Que el orden burgués consolidado a partir de la ilustración puede ser pensado incluso, aunque con algo de esperanza disfrazada de cinismo, como una propuesta revolucionaria debido a la incorporación de la expectativa del propio fracaso dentro de sus parámetros, la supuesta negación a que la esfera mítica de la existencia ejerza su dominio a través de diversas instituciones religiosas, y el materialismo prosaico que todo lo vuelve terreno, limitado, pedestre y, por ello mismo, funcional y maleable. Que son mucho más duras con nosotros mismos muchas películas de ambiente burgués y representación naturalista que la mayoría de aquellas que pertenecen a géneros como el gore o el porno, cuya existencia, a decir verdad, cumple en ocasiones un rol más terapéutico que alienante, siendo algo así como el paliativo lobotómico de la decencia maderada de aquellas, el reverso físico de su seco escepticismo conceptual. Que con el estreno de esta película acaba de suceder el más bien improbable hecho de que nos acordemos de Claude Sautet, gran cineasta invisible europeo de la segunda mitad del siglo pasado, capaz de elevar el modo de vida burgués a un estadio poco menos que metafísico, alumbrando el vacío sobre el que bailamos las marionetas de un sistema de creencias precarias y móviles hasta la náusea, anclados a unos cuerpos cada vez más desencarnados que laten al compás de un corazón cuyos caprichos se vuelven con el paso de los años más patéticos que divertidos. Tu amor, mi perdición es una película de amarga ligereza. Por ella pasan las cosas de la vida –una mujer y madre a punto de casarse que se enamora de otro hombre, un escritor separado al que sorprende la muerte de su padre y ve como su hija se va a vivir sola, la senilidad de una viuda, hijos que deben afrontar las deudas de un padre muerto- que filmara mucho más luminosamente Sautet en 1970. Pese a la tristeza radical de todas sus películas, la ternura no sentimental fue la inflexión dominante de su mirada comprensiva. Acá no están por completo ausentes, pero incluso en exteriores y de día se impone cierta superficial nocturnidad debida a la frialdad del clima, un espacio fílmico más vaciado que vacío y ni el más remoto asomo de dimensión espiritual alguna.


La voz off inicial del escritor Paul Bastherlain (el actor y director Louis-Do de Lencquesaing) reaparece brevemente dos o tres veces más en la película. Describe sentimientos y es tan poco inoportuna, aunque menos envolvente, como las de los personajes de Sautet. Da acceso momentáneo al interior de personajes que, sin ser tan obsesivos y ensimismados como los del director de Max y los chatarreros y Un corazón en invierno, manifiestan un grado similar de tristeza, vulnerabilidad y algo que podría describirse como la activa de resignación de saber que nada dura para siempre y que a cierta altura de la vida ya no tiene sentido patalear por eso.
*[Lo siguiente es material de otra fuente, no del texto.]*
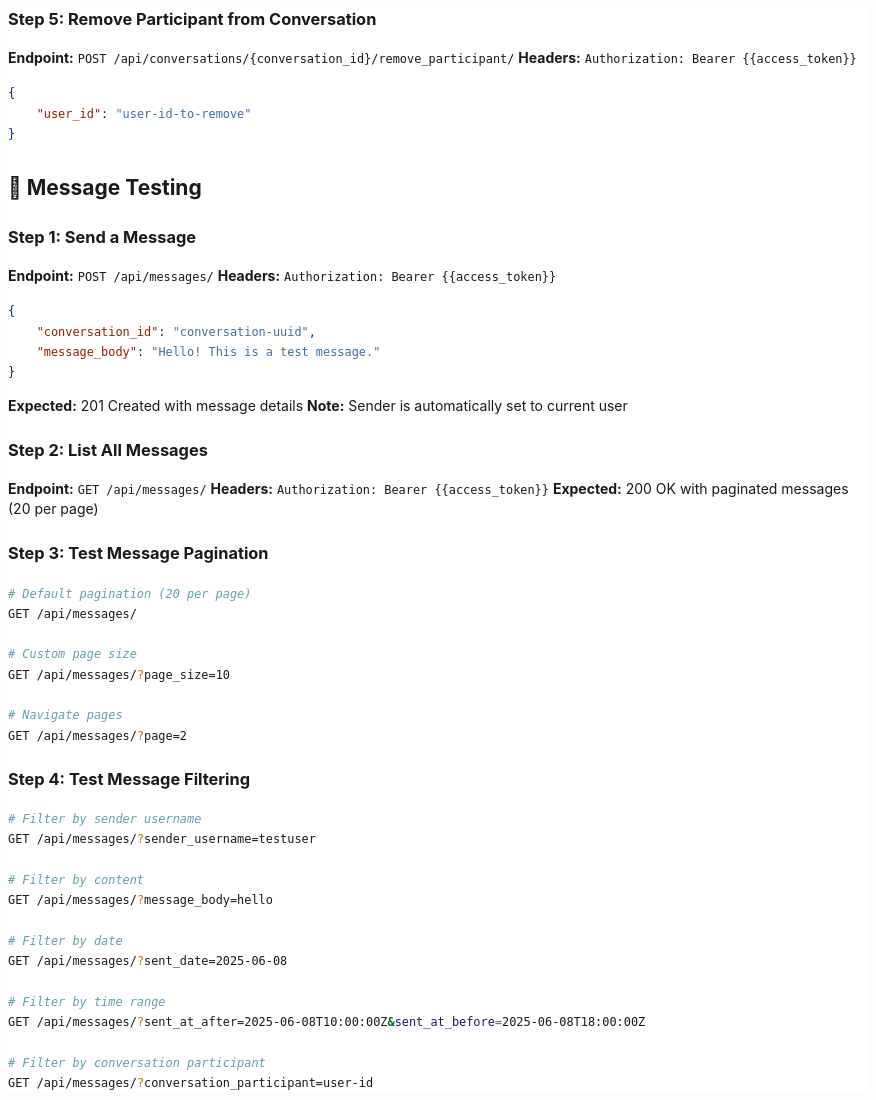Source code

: ### Step 5: Remove Participant from Conversation
**Endpoint:** `POST /api/conversations/{conversation_id}/remove_participant/`
**Headers:** `Authorization: Bearer {{access_token}}`
```json
{
    "user_id": "user-id-to-remove"
}
```

## 📨 Message Testing

### Step 1: Send a Message
**Endpoint:** `POST /api/messages/`
**Headers:** `Authorization: Bearer {{access_token}}`
```json
{
    "conversation_id": "conversation-uuid",
    "message_body": "Hello! This is a test message."
}
```
**Expected:** 201 Created with message details
**Note:** Sender is automatically set to current user

### Step 2: List All Messages
**Endpoint:** `GET /api/messages/`
**Headers:** `Authorization: Bearer {{access_token}}`
**Expected:** 200 OK with paginated messages (20 per page)

### Step 3: Test Message Pagination
```bash
# Default pagination (20 per page)
GET /api/messages/

# Custom page size
GET /api/messages/?page_size=10

# Navigate pages
GET /api/messages/?page=2
```

### Step 4: Test Message Filtering
```bash
# Filter by sender username
GET /api/messages/?sender_username=testuser

# Filter by content
GET /api/messages/?message_body=hello

# Filter by date
GET /api/messages/?sent_date=2025-06-08

# Filter by time range
GET /api/messages/?sent_at_after=2025-06-08T10:00:00Z&sent_at_before=2025-06-08T18:00:00Z

# Filter by conversation participant
GET /api/messages/?conversation_participant=user-id
```
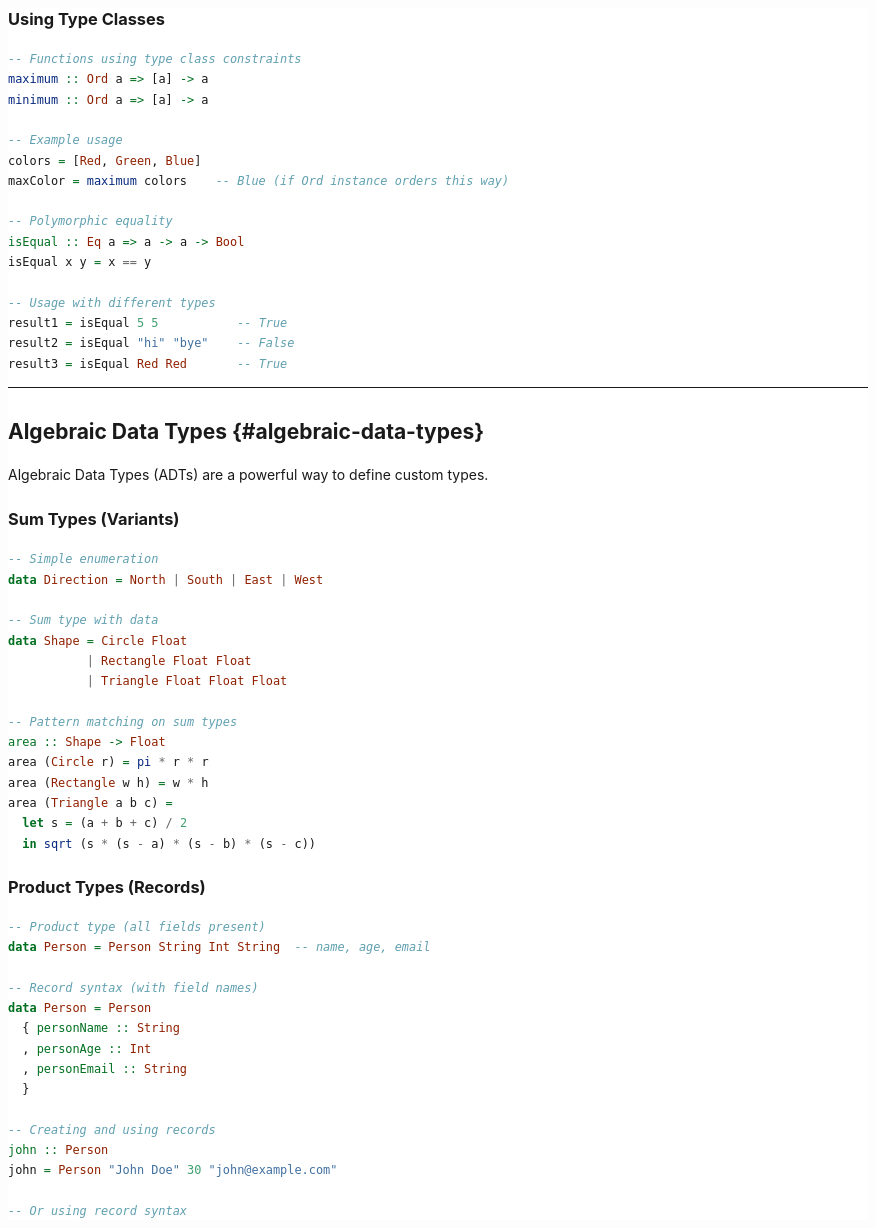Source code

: ### Using Type Classes

```haskell
-- Functions using type class constraints
maximum :: Ord a => [a] -> a
minimum :: Ord a => [a] -> a

-- Example usage
colors = [Red, Green, Blue]
maxColor = maximum colors    -- Blue (if Ord instance orders this way)

-- Polymorphic equality
isEqual :: Eq a => a -> a -> Bool
isEqual x y = x == y

-- Usage with different types
result1 = isEqual 5 5           -- True
result2 = isEqual "hi" "bye"    -- False
result3 = isEqual Red Red       -- True
```

---

## Algebraic Data Types {#algebraic-data-types}

Algebraic Data Types (ADTs) are a powerful way to define custom types.

### Sum Types (Variants)

```haskell
-- Simple enumeration
data Direction = North | South | East | West

-- Sum type with data
data Shape = Circle Float
           | Rectangle Float Float
           | Triangle Float Float Float

-- Pattern matching on sum types
area :: Shape -> Float
area (Circle r) = pi * r * r
area (Rectangle w h) = w * h
area (Triangle a b c) = 
  let s = (a + b + c) / 2
  in sqrt (s * (s - a) * (s - b) * (s - c))
```

### Product Types (Records)

```haskell
-- Product type (all fields present)
data Person = Person String Int String  -- name, age, email

-- Record syntax (with field names)
data Person = Person 
  { personName :: String
  , personAge :: Int
  , personEmail :: String
  }

-- Creating and using records
john :: Person
john = Person "John Doe" 30 "john@example.com"

-- Or using record syntax
```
Pese a lo que el título local manifiesta y el comienzo de la película sugiere, no es el amor o la aventura de la pareja protagonista el hecho significativo, sino la muerte del padre. Hay varias excelentes escenas en las que la duración de los planos da tiempo a que los personajes expresen la tensión entre el vasto dolor y las finitas maneras de darle curso en sociedad, separadas por cortes abruptos cuyas elipsis de unos pocos minutos las aceleran relativamente, volviéndolas sólo en apariencia más tolerables, cuando lo que hacen es darles una solución de continuidad que impide la catarsis melodramática, esa en la que podemos entregarnos a una celebración pública del dolor sin ninguna clase de restricciones hasta quedar exhaustos. Acá todos los personajes tienen que seguir adelante con sus obligaciones y el espectador también, lo que resulta fuertemente desagradable, acostumbrados como estamos a que el cine sea el lugar en el que se consienten todos nuestros deseos.